Com isso, a decisão firmada pelo rito dos recursos repetitivos (julgamento do Tema 1.204, que tinha como representativos de controvérsia os REsp. 1.962.089 e 1.953.359), que possui força de precedente vinculante, vem reforçar a importância da compliance ambiental nas compras e vendas de imóveis rurais.
Segundo comenta Albenir Querubini, que é Advogado atuante em demandas do agronegócio e Professor de Direito Agrário, “a decisão firmada pelo STJ no julgamento do Tema 1.204 do rito dos recursos repetitivos além de reforçar a adoção da prática da compliance ambiental no momento da compra e venda de imóveis agrários, incluindo as operações de M&A, também traz reflexos para os contratos agrários, uma vez que eventuais danos cometidos pelos arrendatários, parceiros-outorgados, comandatários ou entressafristas acabam vinculando os proprietários. Com isso, na relação contratual agrária, é fundamental a fiscalização e a elaboração de laudos técnicos de vistoria dos imóveis cedidos temporariamente para fins de exploração da atividade agrária. Por isso, pode se tornar cada vez mais popular a inserção das chamadas cláusulas de ‘scrow account‘ nas operações contratuais envolvendo a transferência do domínio, posse ou uso de imóveis rurais”.
Abaixo, a transcrição da notícia, divulgada pelo STJ em 10/10/2023 com o título “Repetitivo estabelece que comprador de área degradada também responde pelo dano ambiental“:
“Em julgamento de recurso repetitivo (Tema 1.204), a Primeira Seção do Superior Tribunal de Justiça (STJ) definiu que as obrigações ambientais têm natureza propter rem, de modo que o credor pode escolher se as exige do proprietário ou possuidor atual, de qualquer dos anteriores ou de ambos, `ficando isento de responsabilidade o alienante cujo direito real tenha cessado antes da causação do dano, desde que para ele não tenha concorrido, direta ou indiretamente`.

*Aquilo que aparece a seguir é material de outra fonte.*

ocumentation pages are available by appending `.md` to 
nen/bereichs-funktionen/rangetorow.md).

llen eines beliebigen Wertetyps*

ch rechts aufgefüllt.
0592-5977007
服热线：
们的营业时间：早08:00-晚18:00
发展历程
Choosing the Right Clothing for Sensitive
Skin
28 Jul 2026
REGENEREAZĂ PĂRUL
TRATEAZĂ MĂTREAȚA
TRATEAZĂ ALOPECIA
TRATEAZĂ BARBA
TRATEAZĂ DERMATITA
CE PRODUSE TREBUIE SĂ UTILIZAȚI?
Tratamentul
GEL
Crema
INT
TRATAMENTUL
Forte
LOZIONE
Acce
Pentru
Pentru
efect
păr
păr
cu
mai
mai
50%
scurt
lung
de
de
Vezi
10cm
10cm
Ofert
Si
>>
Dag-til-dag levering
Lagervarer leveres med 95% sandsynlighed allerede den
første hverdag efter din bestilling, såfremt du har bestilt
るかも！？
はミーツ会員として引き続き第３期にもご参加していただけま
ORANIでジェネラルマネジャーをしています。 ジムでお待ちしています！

Segundo a relatora, ministra Assusete Magalhães, esse entendimento já estava consolidado na Súmula 623, que se baseou na jurisprudência do STJ segundo a qual a obrigação de reparação dos danos ambientais é propter rem, uma vez que a Lei 8.171/1991 vigora para todos os proprietários rurais, ainda que não sejam eles os responsáveis por desmatamentos anteriores.

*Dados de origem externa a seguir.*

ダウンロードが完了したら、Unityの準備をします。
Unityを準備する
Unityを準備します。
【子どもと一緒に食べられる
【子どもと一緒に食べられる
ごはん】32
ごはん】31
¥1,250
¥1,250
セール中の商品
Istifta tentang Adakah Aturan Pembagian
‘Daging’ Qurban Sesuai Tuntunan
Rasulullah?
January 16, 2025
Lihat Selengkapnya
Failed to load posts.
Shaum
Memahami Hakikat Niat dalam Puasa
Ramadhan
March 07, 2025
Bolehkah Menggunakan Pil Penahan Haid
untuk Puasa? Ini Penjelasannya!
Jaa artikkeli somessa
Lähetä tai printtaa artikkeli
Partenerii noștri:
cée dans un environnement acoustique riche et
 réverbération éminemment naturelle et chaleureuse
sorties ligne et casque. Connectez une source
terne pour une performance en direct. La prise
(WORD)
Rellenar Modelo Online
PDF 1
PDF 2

Ao citar precedentes do tribunal, a ministra esclareceu que o atual titular que se mantém inerte em relação à degradação ambiental, ainda que preexistente, também comete ato ilícito, pois as áreas de preservação permanente e a reserva legal são `imposições genéricas, decorrentes diretamente da lei`, e `pressupostos intrínsecos ou limites internos do direito de propriedade e posse`. Assim, para a jurisprudência, “quem se beneficia da degradação ambiental alheia, a agrava ou lhe dá continuidade não é menos degradador`.

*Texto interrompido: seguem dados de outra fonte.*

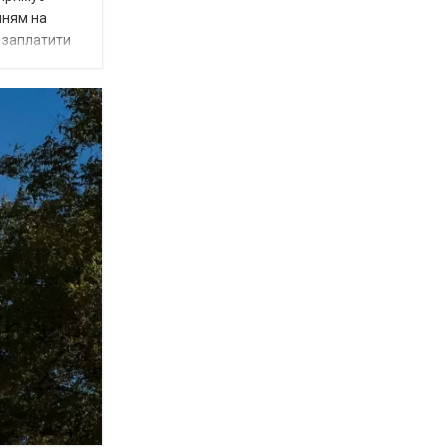
нням на
є заплатити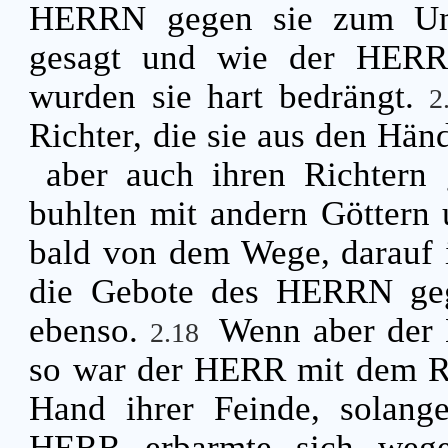
HERRN gegen sie zum Un
gesagt und wie der HERR 
wurden sie hart bedrängt.
2
Richter, die sie aus den Hän
aber auch ihren Richtern 
buhlten mit andern Göttern 
bald von dem Wege, darauf 
die Gebote des HERRN gega
ebenso.
Wenn aber der 
2.18
so war der HERR mit dem Ric
Hand ihrer Feinde, solange
HERR erbarmte sich wege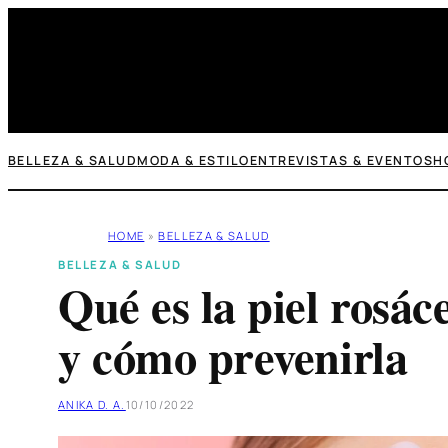
Saltar
al
contenido
BELLEZA & SALUD
MODA & ESTILO
ENTREVISTAS & EVENTOS
H
HOME
»
BELLEZA & SALUD
BELLEZA & SALUD
Qué es la piel rosác
y cómo prevenirla
ANIKA D. A.
10/10/2022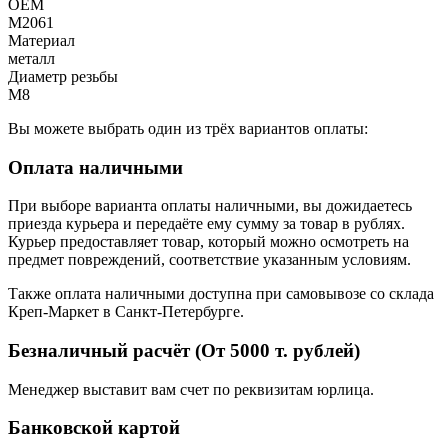
OEM
M2061
Материал
металл
Диаметр резьбы
M8
Вы можете выбрать один из трёх вариантов оплаты:
Оплата наличными
При выборе варианта оплаты наличными, вы дожидаетесь
приезда курьера и передаёте ему сумму за товар в рублях.
Курьер предоставляет товар, который можно осмотреть на
предмет повреждений, соответствие указанным условиям.
Также оплата наличными доступна при самовывозе со склада
Креп-Маркет в Санкт-Петербурге.
Безналичный расчёт (От 5000 т. рублей)
Менеджер выставит вам счет по реквизитам юрлица.
Банковской картой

Responsabilidade civil por danos ambientais é propter rem, objetiva e solidária
A relatora lembrou que o artigo 2º, parágrafo 2º, da Lei 12.651/2012 atribui expressamente caráter ambulatorial à obrigação ambiental, ao dispor que elas têm `natureza real e são transmitidas ao sucessor, de qualquer natureza, no caso de transferência de domínio ou posse do imóvel rural`.
De acordo com a ministra, tal norma, somada ao artigo 14, parágrafo 1º, da Lei 6.938/1981 – que estabelece a responsabilidade ambiental objetiva –, ampara o entendimento do STJ de que a obrigação de recomposição ambiental atinge o proprietário do bem, independentemente de ter sido ele o causador do dano.
De outro lado, ressaltou a magistrada, o titular anterior do direito real que tenha causado o dano também se sujeita à obrigação ambiental, porque a responsabilidade civil nesse caso também é solidária (artigos 3º, IV, e 14, parágrafo 1º, da Lei 6.938/1981), permitindo ao demandante, à sua escolha, dirigir a ação contra o antigo proprietário ou possuidor, contra os atuais ou contra ambos.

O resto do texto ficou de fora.